L’abbé Joseph Thibeault
2006

Innovateur

Natif de Notre-Dame-des-Éboulements, l’abbé Joseph Thibeault fut, entre 1928 et 1948, curé de Sainte-Zoé-des-Bergeronnes (aujourd’hui municipalité de Bergeronnes, 24 km à l’est de Tadoussac). Sorte de «curé Labelle» de la Côte-Nord, l’abbé Thibeault marqua profondément sa région, multipliant les initiatives pour la moderniser (conférences sur l’agriculture, ferme modèle, école technique, etc.). Six décennies après son départ, les aînés parlent encore de lui. La région était à cette époque pratiquement dépourvue d’infrastructure routière, laissant les communautés livrées à elles-mêmes en hiver. Seul un service de «snowmobiles» desservait tant bien que mal certains villages. Jugeant cette situation inacceptable, l’abbé Thibeault fit ouvrir un terrain d’aviation à Grandes-Bergeronnes (grâce à un tracteur transporté de Chicoutimi sur une barge) et opéra entre 1937 et 1948 un service aérien innovateur à vocation principalement humanitaire, destiné à venir en aide aux communautés isolées de la côte. Désigné plus tard Compagnie d’Aviation Charlevoix-Saguenay, le service débuta avec un seul avion de type Travel Air 4000 (CF-ABI, piloté par Rodolphe Pagé). À peine rénuméré, le travail consistait surtout à évacuer vers les hôpitaux de Rivière-du-Loup ou de Chicoutimi les blessés, malades et femmes éprouvant des grossesses difficiles, à transporter médicaments, nourriture, etc.

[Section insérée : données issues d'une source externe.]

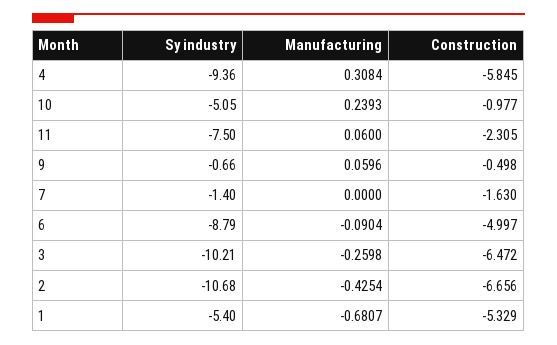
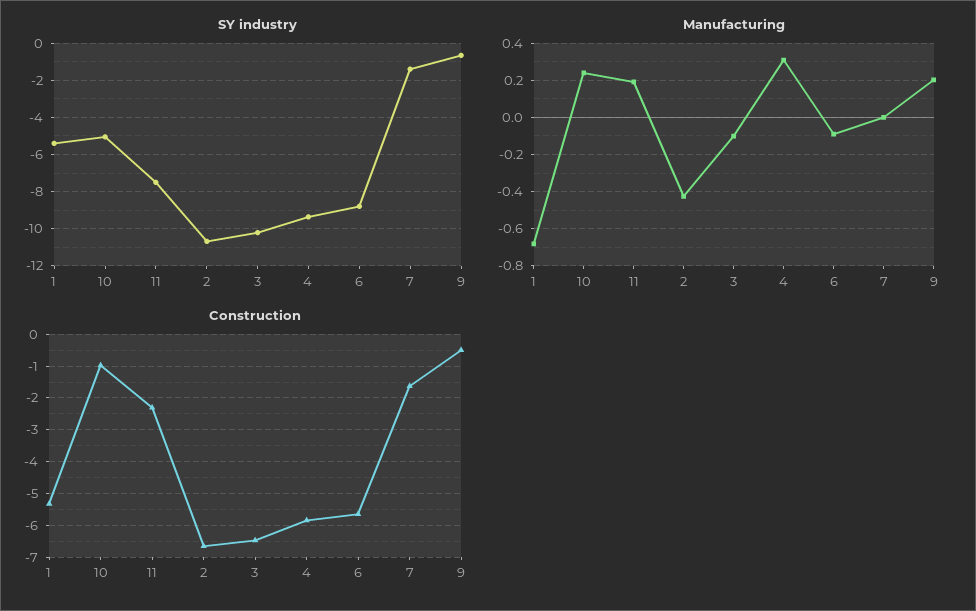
Manufacturing, 11: 0.06 -> 0.2
Manufacturing, 9: 0.0596 -> 0.2
Construction, 6: -4.997 -> -5.6
Manufacturing, 3: -0.2598 -> -0.1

« Jugeant cette situation inacceptable, l’abbé Thibeault fit ouvrir un terrain d’aviation à Grandes-Bergeronnes (grâce à un tracteur transporté de Chicoutimi sur une barge) et opéra entre 1937 et 1948 un service aérien innovateur à vocation principalement humanitaire, destiné à venir en aide aux communautés isolées de la côte. »

Temporairement suspendu durant la guerre, le service reprit en 1944, ajoutant à sa flotte un Stearman C3B (G-CARR), un Bellanca Skyrocket, un DH-82 Tiger Moth et quatre bimoteurs Avro Anson V, acquis du surplus de guerre (CF-EZO, CF-FGK, CF-GEF, CF-GES). Prenant peu à peu des allures de véritable compagnie aérienne, le service assurait désormais le transport d’arpenteurs, de bûcherons, etc. Il en coûtait 8$ pour traverser le fleuve. La compagnie offrait une rare opportunité de travail à plusieurs jeunes aviateurs talentueux appelés à marquer plus tard l’aviation québécoise, tels Gilles Simard, Charles Fortin, Lucien Lavigueur, Pierre Queneau. De cette période, Gilles Simard dira plus tard: «Le curé Thibeault nous aimait tellement. Il nous engueulait tout le temps, mais il nous prenait pour ses enfants. Ce n’était pas une question d’argent. Pour lui, c’était le secours à la population […] Prendre trois jours pour se rendre à Chicoutimi quand on faisait ça en 35 minutes avec l’avion… Alors après Dieu, je pense bien que c’était les pilotes». Malheureusement, en 1948, l’incendie du hangar principal abritant les avions porta un coup fatal à la compagnie, qui n’était pas assurée adéquatement, mettant fin à ses activités.